[[ Data supplied, beginning ]]
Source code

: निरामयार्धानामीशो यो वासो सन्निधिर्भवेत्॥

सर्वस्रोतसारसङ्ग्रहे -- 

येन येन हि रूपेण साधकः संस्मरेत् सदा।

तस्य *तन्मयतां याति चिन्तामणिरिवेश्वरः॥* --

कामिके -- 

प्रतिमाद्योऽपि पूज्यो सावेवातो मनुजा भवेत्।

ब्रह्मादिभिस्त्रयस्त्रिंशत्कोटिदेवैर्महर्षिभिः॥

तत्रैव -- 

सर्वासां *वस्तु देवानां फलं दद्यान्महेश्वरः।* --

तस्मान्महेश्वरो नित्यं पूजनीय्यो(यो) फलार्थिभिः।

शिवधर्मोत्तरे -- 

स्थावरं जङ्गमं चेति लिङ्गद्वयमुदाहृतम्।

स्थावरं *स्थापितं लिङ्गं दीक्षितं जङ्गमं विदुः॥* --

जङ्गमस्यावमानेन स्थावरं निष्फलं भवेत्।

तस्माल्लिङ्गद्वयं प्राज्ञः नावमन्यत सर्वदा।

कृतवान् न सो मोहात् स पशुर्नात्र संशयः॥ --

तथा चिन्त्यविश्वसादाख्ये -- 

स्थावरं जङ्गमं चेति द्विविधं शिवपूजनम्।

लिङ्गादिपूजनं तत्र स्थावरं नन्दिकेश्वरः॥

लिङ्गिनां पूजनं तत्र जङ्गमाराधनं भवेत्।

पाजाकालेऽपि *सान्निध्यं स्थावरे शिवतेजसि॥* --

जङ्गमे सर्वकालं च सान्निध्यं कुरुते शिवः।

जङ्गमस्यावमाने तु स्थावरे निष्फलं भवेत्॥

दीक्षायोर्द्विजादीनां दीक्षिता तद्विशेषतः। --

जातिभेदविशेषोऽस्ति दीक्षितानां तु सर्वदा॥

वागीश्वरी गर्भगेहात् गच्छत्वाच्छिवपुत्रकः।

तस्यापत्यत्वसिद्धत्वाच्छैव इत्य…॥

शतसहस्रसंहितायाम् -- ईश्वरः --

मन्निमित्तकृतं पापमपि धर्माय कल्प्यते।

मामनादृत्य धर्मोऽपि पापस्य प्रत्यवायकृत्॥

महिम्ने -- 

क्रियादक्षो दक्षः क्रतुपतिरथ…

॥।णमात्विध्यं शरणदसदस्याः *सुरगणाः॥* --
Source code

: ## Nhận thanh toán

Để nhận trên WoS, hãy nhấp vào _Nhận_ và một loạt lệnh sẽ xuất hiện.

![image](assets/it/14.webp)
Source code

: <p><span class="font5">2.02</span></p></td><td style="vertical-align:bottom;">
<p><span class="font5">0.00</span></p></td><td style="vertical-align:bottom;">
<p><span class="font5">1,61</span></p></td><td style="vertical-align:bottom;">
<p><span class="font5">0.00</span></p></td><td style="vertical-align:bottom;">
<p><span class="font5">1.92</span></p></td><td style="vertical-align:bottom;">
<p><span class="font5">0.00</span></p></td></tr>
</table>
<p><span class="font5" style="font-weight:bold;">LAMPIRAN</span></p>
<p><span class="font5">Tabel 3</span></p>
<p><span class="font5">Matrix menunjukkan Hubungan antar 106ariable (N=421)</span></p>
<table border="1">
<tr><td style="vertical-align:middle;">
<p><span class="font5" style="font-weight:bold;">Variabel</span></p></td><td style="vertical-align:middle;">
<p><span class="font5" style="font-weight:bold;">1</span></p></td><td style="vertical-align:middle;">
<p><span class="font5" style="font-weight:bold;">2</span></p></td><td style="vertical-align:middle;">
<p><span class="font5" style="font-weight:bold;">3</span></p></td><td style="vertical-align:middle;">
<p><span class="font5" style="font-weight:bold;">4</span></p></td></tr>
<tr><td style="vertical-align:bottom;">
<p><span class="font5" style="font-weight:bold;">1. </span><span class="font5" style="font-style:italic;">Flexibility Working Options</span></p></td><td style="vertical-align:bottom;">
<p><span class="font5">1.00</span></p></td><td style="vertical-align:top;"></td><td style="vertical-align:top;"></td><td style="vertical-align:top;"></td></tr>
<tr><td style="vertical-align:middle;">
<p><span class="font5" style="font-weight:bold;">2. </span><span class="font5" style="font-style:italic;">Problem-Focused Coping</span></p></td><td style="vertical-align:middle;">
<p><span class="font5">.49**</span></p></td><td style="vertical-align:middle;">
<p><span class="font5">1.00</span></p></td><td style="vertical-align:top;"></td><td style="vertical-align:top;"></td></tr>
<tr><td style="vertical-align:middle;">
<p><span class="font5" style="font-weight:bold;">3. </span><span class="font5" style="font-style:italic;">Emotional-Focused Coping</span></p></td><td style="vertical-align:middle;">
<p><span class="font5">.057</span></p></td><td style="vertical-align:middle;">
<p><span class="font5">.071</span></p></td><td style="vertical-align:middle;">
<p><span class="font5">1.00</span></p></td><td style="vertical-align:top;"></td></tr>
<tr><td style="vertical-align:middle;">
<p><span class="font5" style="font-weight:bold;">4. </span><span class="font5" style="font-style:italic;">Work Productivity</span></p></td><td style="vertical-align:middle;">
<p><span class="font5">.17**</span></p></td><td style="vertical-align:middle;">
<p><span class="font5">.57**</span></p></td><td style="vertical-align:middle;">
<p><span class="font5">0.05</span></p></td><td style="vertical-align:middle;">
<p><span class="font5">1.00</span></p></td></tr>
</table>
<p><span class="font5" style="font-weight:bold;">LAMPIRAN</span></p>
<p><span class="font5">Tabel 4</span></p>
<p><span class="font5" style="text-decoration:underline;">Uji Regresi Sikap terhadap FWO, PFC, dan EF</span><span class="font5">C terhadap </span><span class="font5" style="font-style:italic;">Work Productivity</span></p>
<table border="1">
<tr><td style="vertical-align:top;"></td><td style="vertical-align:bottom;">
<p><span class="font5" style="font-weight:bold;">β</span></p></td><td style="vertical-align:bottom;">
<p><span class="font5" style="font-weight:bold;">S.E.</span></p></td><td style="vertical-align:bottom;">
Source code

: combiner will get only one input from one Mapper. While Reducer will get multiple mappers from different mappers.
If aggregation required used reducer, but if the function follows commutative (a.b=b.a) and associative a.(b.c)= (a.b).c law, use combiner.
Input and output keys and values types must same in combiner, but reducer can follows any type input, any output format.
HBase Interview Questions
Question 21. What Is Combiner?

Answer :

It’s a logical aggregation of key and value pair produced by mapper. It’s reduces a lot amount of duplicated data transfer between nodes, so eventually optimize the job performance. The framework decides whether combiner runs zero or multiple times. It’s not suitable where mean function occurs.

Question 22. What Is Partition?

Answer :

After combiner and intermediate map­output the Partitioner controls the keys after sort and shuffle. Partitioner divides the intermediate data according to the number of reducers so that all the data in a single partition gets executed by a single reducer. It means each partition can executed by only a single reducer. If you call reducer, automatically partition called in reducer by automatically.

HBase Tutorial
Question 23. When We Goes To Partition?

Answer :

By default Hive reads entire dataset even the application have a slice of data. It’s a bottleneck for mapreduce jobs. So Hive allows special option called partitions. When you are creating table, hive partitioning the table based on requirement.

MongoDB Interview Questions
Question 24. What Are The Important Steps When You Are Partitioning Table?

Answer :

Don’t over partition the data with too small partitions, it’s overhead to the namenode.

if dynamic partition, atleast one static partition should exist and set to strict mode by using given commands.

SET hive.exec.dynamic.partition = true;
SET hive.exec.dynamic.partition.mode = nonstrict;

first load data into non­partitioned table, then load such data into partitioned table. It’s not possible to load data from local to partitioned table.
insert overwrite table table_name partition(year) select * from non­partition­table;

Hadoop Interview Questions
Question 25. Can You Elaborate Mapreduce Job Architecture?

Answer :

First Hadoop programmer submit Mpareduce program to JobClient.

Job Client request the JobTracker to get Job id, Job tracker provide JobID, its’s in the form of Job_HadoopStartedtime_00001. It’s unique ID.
[[ Data supplied, end ]]
**Task to complete**
The answer must be every line of the records above that holds the word "Interview".

**Answer for this exercise**
HBase Interview Questions
MongoDB Interview Questions
Hadoop Interview Questions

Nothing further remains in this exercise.